From 813a2f435cacf509d43be8e109498f7526d06d0c Mon Sep 17 00:00:00 2001
From: =?UTF-8?q?Philip=20M=C3=BCller?=
 <147368808+philip-paul-mueller@users.noreply.github.com>
Date: Fri, 25 Oct 2024 17:25:06 +0200
Subject: [PATCH] Modified `SDFGState.unordered_arglist()` (#1708)

This PR fixes the way how arguments are detected in scopes.

Technically this only affects GPU code generation, but it is a side
effect of how the code is generated.
In GPU mode a `Map` is translated into one kernel, for this reason a
signature must be computed (this is the reason why CPU code generation
is not affected, no function call is produced).
To compute this signature the `unsorted_arglist()` function scans what
is needed.
However, this was implemented not correctly.
Assume that AccessNode for array `A` is outside the map and inside the
map a temporary scalar, `tmp_in` is defined and initialized to `tmp_in =
A[__i0, __i1]`, see also this image:


![argliost_situation](https://github.com/user-attachments/assets/fdf54dea-4ef5-49be-8ce2-33b78ce5962d)

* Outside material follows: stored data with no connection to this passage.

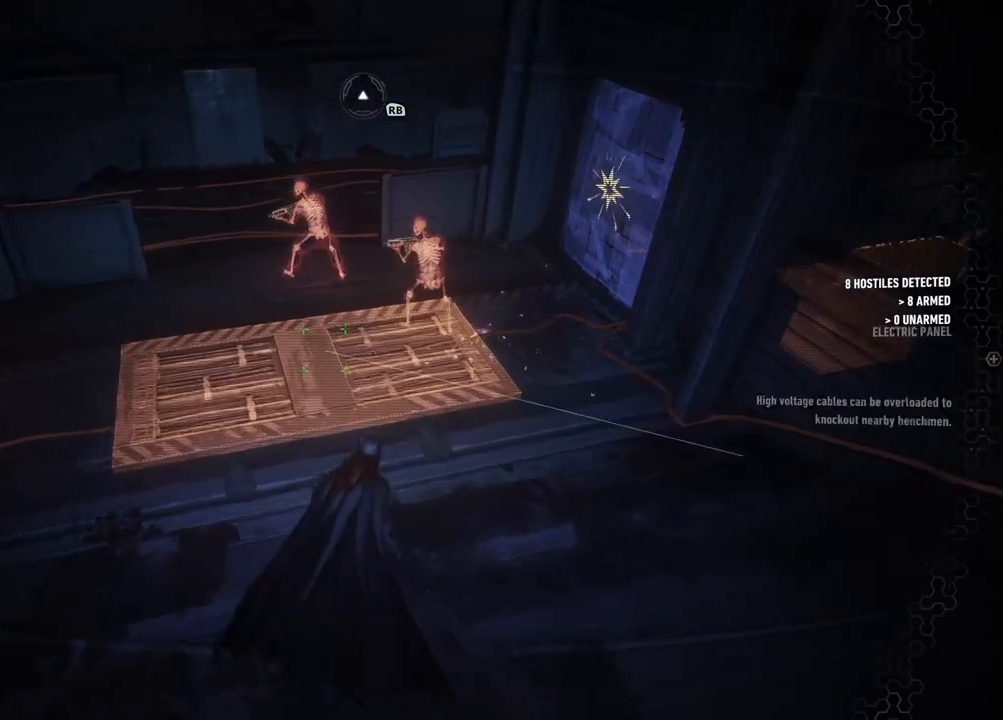
{"buttons": ["R2"], "left_stick": "up", "right_stick": "center", "events": []}
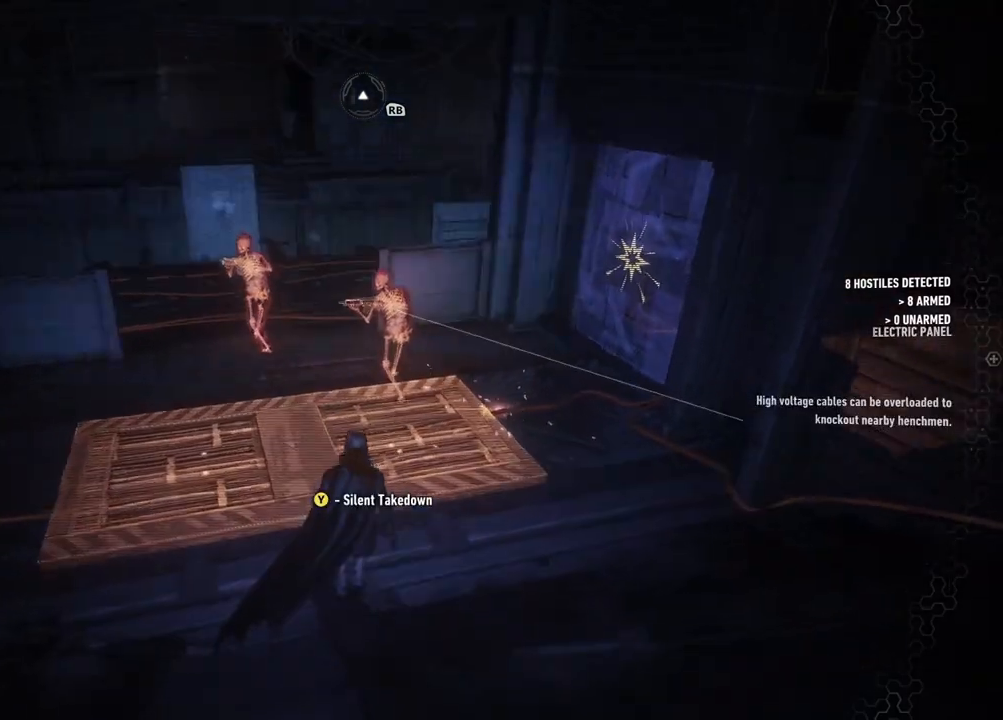
{"buttons": ["R2"], "left_stick": "up", "right_stick": "center", "events": []}
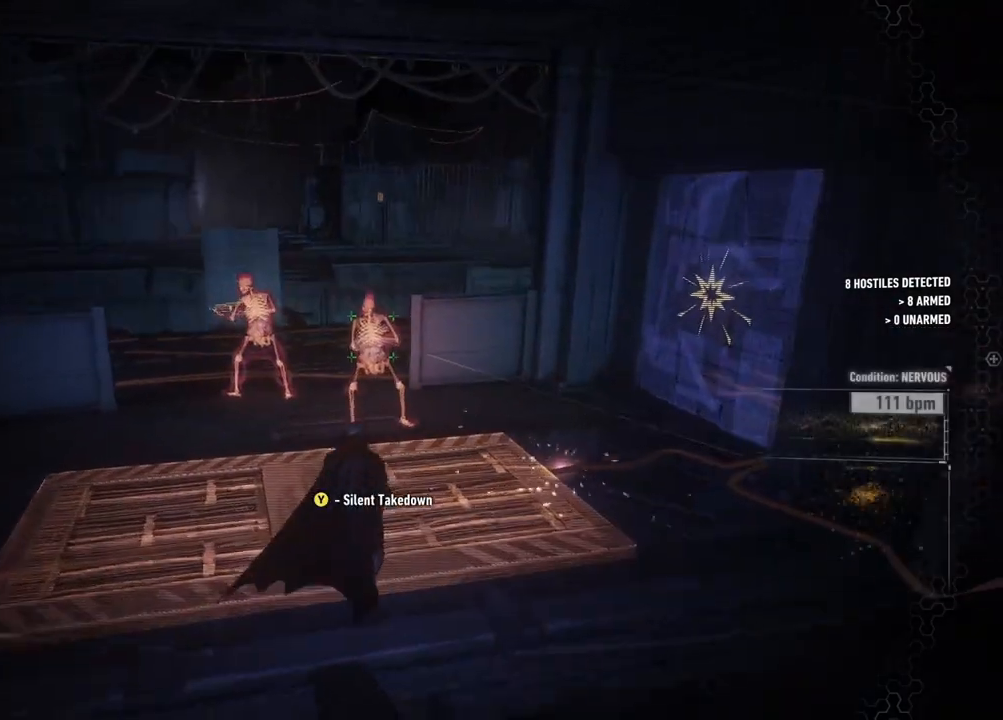
{"buttons": ["R2"], "left_stick": "up-left", "right_stick": "center", "events": [[150, "left_stick", "up-left"]]}
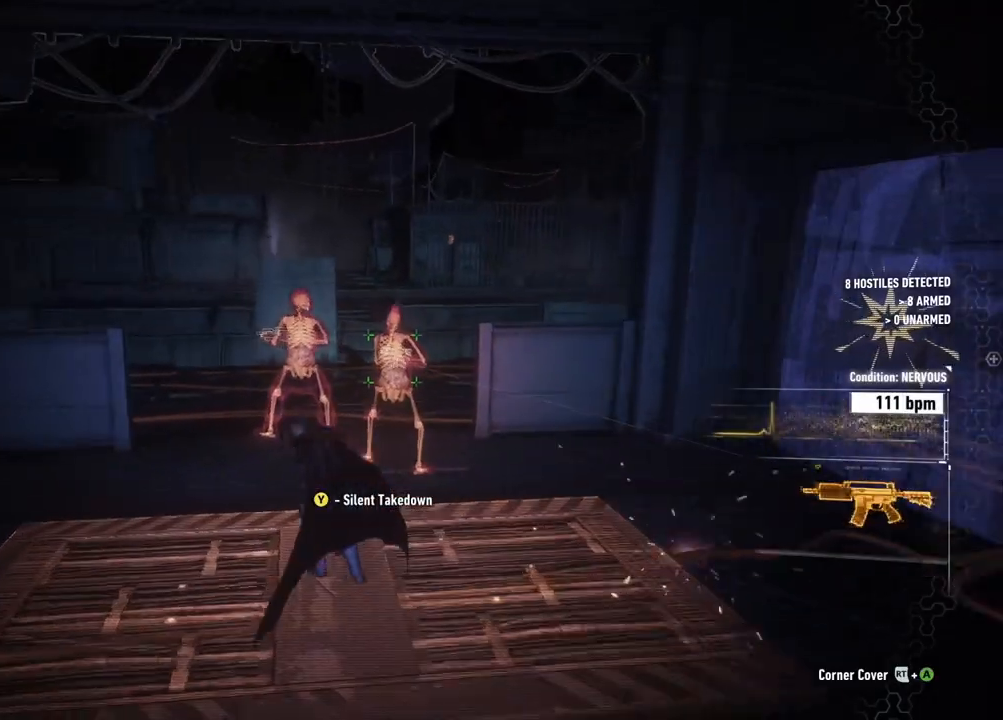
{"buttons": ["R2"], "left_stick": "center", "right_stick": "center", "events": [[33, "left_stick", "up"], [250, "left_stick", "center"]]}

If the `data` property of the Memlet that connects the MapEntry with the
AccessNode for `tmp_in` is referencing `A` then the (old) function would
find that `A` is needed inside, although there is no AccessNode for `A`
inside the map.
If however, this Memlet referrers `tmp_in` (which is not super standard,
but should be allowed), then the old version would not pick up.
This would then lead to a code generation error.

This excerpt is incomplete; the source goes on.